In a decision of 23.10.2024, I ZR 112/23 – Manhattan Bridge, the Federal Court of Justice significantly tightened the liability of online marketplaces (sales platforms).
In the specific case, a small television set was offered for sale on a sales platform. In a so-called affiliate system (the platform allows various retailers to offer their products on the platform and sell them via the platform), the sales platform had used a product image (presumably provided by the manufacturer) to illustrate the television to be sold, in which the television and the remote control could be seen. The product image also showed an illuminated bridge (the Manhattan Bridge) on the TV screen.
The plaintiff was the photographer of the photo showing the bridge that had been mounted on the TV screen. The photographer issued a warning letter about the television in the offer of retailer X. Dealer X’s product was then removed from the platform. However, the author was already aware of an identical offer with the same image on the screen from another retailer Y when the warning was issued. He did not mention this in the warning letter. The second offer from retailer Y therefore remained on the platform and was not deleted.

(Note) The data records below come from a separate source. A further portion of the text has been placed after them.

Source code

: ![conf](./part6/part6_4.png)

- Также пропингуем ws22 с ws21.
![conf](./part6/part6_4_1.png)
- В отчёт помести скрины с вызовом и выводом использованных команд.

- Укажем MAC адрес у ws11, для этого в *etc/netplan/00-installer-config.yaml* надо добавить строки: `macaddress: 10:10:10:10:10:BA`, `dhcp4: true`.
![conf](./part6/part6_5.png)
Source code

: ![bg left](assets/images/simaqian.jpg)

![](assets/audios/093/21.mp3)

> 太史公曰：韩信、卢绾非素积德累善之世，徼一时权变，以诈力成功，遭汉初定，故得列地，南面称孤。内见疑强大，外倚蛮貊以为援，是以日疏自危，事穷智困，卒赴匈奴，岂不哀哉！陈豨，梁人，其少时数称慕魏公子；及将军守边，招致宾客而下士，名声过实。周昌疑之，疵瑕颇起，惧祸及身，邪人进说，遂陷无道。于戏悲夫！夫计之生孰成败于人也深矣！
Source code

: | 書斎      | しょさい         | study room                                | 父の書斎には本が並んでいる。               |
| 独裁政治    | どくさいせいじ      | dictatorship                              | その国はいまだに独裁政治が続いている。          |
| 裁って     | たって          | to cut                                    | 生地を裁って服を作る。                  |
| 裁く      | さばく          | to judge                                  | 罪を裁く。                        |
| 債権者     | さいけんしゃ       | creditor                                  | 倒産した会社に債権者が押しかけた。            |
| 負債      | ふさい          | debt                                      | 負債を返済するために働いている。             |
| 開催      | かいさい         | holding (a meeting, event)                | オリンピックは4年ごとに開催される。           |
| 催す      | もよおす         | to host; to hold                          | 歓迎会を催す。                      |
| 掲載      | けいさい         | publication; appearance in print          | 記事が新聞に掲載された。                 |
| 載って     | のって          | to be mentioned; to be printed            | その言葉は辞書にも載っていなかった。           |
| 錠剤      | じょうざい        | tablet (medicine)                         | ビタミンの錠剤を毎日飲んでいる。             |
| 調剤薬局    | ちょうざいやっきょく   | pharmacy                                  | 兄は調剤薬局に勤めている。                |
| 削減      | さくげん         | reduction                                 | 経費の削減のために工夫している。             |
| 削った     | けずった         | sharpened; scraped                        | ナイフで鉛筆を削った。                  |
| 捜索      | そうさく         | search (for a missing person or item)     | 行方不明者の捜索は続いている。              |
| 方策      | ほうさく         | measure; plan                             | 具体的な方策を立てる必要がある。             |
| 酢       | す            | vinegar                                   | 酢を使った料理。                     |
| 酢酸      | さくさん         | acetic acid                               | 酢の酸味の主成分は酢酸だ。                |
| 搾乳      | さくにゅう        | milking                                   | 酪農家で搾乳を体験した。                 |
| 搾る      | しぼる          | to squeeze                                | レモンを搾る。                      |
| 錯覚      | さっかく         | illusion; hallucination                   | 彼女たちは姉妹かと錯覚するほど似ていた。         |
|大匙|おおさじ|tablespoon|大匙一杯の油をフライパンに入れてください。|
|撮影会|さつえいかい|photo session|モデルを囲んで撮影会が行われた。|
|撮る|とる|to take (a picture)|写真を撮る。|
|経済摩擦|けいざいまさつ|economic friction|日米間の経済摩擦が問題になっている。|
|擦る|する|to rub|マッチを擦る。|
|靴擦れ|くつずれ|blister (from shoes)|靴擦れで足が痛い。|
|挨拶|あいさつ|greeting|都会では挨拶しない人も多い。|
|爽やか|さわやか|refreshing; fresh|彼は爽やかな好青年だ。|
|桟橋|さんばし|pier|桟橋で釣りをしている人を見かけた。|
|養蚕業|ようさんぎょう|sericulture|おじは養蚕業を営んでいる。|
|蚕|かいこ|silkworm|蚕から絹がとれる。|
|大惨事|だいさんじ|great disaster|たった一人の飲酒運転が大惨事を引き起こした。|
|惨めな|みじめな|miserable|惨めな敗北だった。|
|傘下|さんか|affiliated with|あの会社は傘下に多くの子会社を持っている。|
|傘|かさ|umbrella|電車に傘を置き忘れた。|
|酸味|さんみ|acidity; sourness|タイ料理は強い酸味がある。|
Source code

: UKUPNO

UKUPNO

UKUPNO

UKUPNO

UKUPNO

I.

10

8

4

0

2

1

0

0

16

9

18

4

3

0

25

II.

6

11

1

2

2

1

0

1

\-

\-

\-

The proceedings now concerned the responsibility of the platform for this second, but not explicitly identified, case of infringement. The plaintiff argued that the defendant should have searched for and deleted the same images (i.e. the offer of retailer Y) after the warning letter against retailer X. Therefore, he was obliged to cease and desist, provide information and pay damages. The exact details of the proceedings and the outcome of the proceedings are less important here. What is important, however, are the findings that the CoJ made in general regarding the liability of sales platforms:
The central finding is that the (copyright) case law of the ECJ and the CoJ in the YouTube and Cyando, uploaded II and YouTube II decisions (decisions on video sharing and sharehosting platforms) are also applicable to online marketplaces (sales platforms).
This means that the operator of the sales platform must remove the infringement immediately after being notified of it. If this is not done immediately (within 48 hours), the platform is responsible for the infringement. Furthermore, the platform operator must check the platform for similar infringements within the scope of what is technically and economically reasonable and block or delete infringing content.
The CoJ made an exception to this insofar as the product itself was unobjectionable. Only the presentation of the product image with the bridge on the screen was objectionable. As a rule, the platform operator’s duty of review therefore only extended to similarly presented offers, but not to any presentation of the bridge photo in other products.
However, a limitation of the liability of sales platforms lies in the fact that the CoJ does not want to put them on an equal footing with video sharing and share hosting platforms, at least in one aspect. There, an exemption from liability pursuant to Art. 14 para. 1 of Directive 2000/31/EC (Art. 6 of Regulation [EU] 2022/2065) is only granted if the platform operator does not play an active role that gives it detailed knowledge of or control over the content uploaded to the platform.
For an online marketplace (sales platform), the ECJ has already previously specified that the platform operator does not take a neutral position, but plays an active role when it provides assistance, which consists, among other things, of optimizing the presentation of the relevant sales offers or advertising these offers (see ECJ, GRUR 2011, 1025 – L’Oréal and others).
Because of these differences between video sharing and share hosting platforms on the one hand and sales platforms on the other, the case law on the communication to the public of copyrighted works is not transferable to the reproduction of works on the servers of a sales platform. The liability of the first-mentioned companies is therefore not transferable to the sales platform.
Therefore, in the event of an infringement of the right of reproduction on a sales platform, liability remains in accordance with the criminal law principles of perpetration and participation. If the objective or subjective prerequisites for liability as a perpetrator or participant are lacking, only liability as a disturber obliging to cease and desist and removal can be considered (see CoJ, GRUR 2020, 738 – Internet-Radiorecorder I). When reproducing a work on a sales platform (without the knowledge of the platform operator or a failure to search and delete), the liability for causing nuisance, which the ECJ has largely abolished for communication to the public on video sharing and share hosting platforms, therefore continues to exist.